* **YOUR OBJECTIVE**: Carry on the flexible display interview below from the point where it stops, keeping its format.

* **TEXT BLOCK**:
++++++++

McDaniel: Materials have a key role to play in the R&D efforts for enabling flexible displays. OLED is promising as the rigid glass encapsulation required to protect the organic material from moisture and air can be replaced by thin film. You can make flexible LCD displays but maintaining the required cell gap between the color filter and backplane is very difficult to do. Both OLED and LCD require a TFT backplane. A major challenge for the industry is how to move away from rigid glass while not compromising the operation of the TFT when flexed, folded, or bent.
We have discussed the backplane and encapsulation; but for OLED to get to mass production (especially in large sizes); the industry also has to address challenges in EL evaporation such as lifetime of organic materials, low deposition efficiency, low yield from defects and scalability of evaporation technology which affect the cost of volume production but are not necessarily related to the issues around flexibility. All display technologies, including OLED displays, require very high levels of precision in film uniformity and particle control to maintain yield. There is the potential for OLED display production to become less expensive, and Applied Materials is leveraging its expertise in precision materials engineering to help solve these technology hurdles to reduce the cost and complexity.
Goodwin: It is likely that there will be multiple options for volume production. This will depend on final product requirements, such as limits of flexibility, level of resolution of display and cost of display. For example, metal oxide-based TFT displays already demonstrate high performance in terms of the TFT, and therefore can achieve high resolution displays, but ultimately will be very limited in the flexibility.
Organic electronics show excellent flexibility, but historically have tended to have a lower performance for OLED display backplanes and therefore may not achieve the same level of display resolution as metal oxide in the short term. More recently this gap in performance has been closed substantially making organic TFT backplanes a good candidate for a wide variety of display formats and resolutions. In addition OTFT backplanes may ultimately be a lower cost of production. Overall, it is likely that the different TFT technologies will independently develop the substrate types suitable for their processes, for example metal oxide on high temperature substrates and for organics the substrates are likely to be more flexible and suitable for lower temperature processes.
SemiMD: In terms of production equipment and tool advances, which technologies are most promising for enabling volume production of flexible displays?

++++++++

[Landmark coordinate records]
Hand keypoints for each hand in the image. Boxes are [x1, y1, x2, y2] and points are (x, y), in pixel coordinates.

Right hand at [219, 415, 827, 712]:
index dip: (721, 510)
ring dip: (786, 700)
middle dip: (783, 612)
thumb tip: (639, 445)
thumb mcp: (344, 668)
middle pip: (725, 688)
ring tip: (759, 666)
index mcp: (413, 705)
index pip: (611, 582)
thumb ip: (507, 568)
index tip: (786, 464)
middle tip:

++++++++

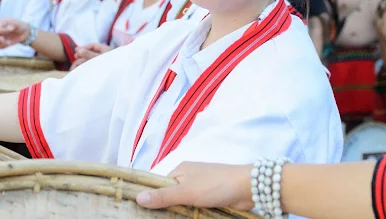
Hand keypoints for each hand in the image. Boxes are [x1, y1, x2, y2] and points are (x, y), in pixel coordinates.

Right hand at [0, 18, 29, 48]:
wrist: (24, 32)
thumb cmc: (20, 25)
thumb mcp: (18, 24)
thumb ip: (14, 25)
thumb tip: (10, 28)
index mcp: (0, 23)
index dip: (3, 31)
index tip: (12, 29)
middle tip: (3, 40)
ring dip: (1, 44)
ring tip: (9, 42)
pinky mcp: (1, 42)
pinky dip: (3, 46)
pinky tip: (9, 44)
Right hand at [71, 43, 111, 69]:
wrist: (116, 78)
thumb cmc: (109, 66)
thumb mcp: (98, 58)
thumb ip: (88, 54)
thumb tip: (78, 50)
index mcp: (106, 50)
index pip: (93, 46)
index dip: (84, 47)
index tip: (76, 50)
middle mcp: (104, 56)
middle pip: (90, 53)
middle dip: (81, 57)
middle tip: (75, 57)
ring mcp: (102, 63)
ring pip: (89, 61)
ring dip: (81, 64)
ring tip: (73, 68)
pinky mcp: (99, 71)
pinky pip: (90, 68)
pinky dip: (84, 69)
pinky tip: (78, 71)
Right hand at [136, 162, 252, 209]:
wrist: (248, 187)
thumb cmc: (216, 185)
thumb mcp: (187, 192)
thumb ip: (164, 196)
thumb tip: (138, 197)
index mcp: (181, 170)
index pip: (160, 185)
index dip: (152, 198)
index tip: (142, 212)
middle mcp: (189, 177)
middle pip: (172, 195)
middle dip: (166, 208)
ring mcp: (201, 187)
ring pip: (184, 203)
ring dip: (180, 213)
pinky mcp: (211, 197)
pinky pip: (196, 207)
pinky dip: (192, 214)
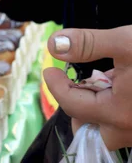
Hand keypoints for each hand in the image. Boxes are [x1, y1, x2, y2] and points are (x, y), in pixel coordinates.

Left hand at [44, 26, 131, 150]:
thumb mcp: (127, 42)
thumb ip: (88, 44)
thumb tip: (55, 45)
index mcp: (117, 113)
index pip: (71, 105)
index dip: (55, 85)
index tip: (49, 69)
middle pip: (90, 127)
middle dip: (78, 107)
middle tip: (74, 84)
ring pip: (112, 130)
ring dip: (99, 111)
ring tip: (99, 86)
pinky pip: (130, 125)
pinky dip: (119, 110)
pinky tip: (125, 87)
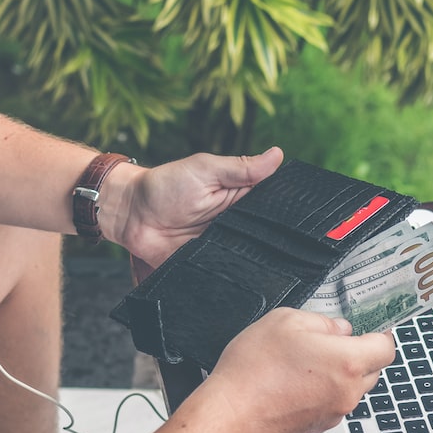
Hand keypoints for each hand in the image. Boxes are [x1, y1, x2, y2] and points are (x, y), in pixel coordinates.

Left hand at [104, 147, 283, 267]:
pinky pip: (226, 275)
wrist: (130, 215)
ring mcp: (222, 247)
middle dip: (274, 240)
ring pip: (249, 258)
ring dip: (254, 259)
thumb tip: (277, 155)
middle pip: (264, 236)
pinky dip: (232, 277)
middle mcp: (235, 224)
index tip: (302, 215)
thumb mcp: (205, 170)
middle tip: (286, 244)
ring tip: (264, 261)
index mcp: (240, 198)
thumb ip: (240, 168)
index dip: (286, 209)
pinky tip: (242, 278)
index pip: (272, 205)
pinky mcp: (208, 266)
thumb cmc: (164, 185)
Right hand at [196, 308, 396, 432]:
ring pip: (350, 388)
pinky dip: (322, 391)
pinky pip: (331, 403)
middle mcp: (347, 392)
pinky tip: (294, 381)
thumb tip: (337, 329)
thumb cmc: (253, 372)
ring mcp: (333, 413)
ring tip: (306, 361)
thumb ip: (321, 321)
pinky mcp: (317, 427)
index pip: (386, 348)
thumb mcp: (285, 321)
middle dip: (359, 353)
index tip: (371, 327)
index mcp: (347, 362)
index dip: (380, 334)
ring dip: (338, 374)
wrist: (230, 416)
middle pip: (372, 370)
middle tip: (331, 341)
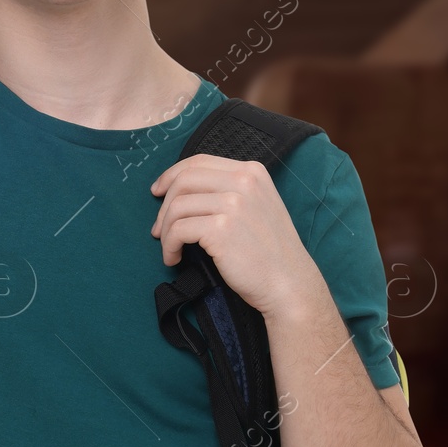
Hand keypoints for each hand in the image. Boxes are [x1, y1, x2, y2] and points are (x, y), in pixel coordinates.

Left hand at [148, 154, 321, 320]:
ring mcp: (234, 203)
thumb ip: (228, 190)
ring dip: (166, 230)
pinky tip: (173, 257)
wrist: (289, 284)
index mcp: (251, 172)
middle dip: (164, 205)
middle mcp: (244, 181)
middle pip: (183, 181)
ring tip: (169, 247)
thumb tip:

++++++++

* **REPLY TO THE EXERCISE**:
Goodwin: Metal oxide is currently deposited via industrially used techniques/tools in the display industry, such as sputter deposition. This makes it a likely candidate for early adoption in the display industry, with moderate investment required to enable scale-up. However, solution-processing of organic based materials is likely to provide a lower cost of manufacture via the route of additive printing and R2R manufacture. CPI is working with a number of SMEs in building scale up capability across a range of printed and plastic electronics technology areas such as OLED, OTFT and barrier encapsulation, to help take forward new research ideas into technology prototypes and then into manufacturing demonstrators.
McDaniel: Flexible and other future bendable form factors in display will require precision engineered materials including thin film technologies that deliver performance with stringent uniformity and defect requirements at lower cost and less power. Advances in CVD and PVD systems for LTPS and metal oxide will play an important role in achieving high resolution but even these processes will require materials modification to support the full promise of flexible displays. One example of a required modification is indium tin oxide (ITO), a mainstay process step in TFT-LCD but as a material may prove to be too brittle in the production of more flexible displays.
Applied is also looking to help display makers mass produce larger scale, more efficient manufacturing processes and advanced materials as a means of gaining economies of scale at the factory.
Ciesinksi: FlexTech has funded and successfully completed projects for key steps in flex display manufacturing, such as lithography and deposition. Clearly various printing technologies and RTR additive manufacturing processes are capable of achieving major advances in flexible display production which will be seen over the next few years.
SemiMD: New display technologies that commercialise successfully have done so because they have enabled new products. The mass volume production of LCDs has helped to initiate smart phones, tablet devices, for example, while e-paper (E-Ink) display technology is largely responsible for e-reader devices such as the ubiquitous Kindle. So what potential new class of consumer/portable electronic device might flexible display technology enable? On the other hand, will the technology, in the nearer term, be more beneficial for enabling rugged/unbreakable display-based electronic devices?
McDaniel: There is a lot of potential. Think about what our phones looked like six or seven years ago. Now we’re seeing HD-quality screens on a device we can slip into our pockets. We could see flexible displays enabling devices that can be rolled up or folded into more compact shapes. Some studies have said that for a tablet, people prefer semi-rigid displays to something that is flopping around, to provide structure while they’re reading it. In the public environment flexible could bring the possibility of more immersive or interactive displays at airports or on billboards, or even on the sides of buildings. There are a lot of possibilities.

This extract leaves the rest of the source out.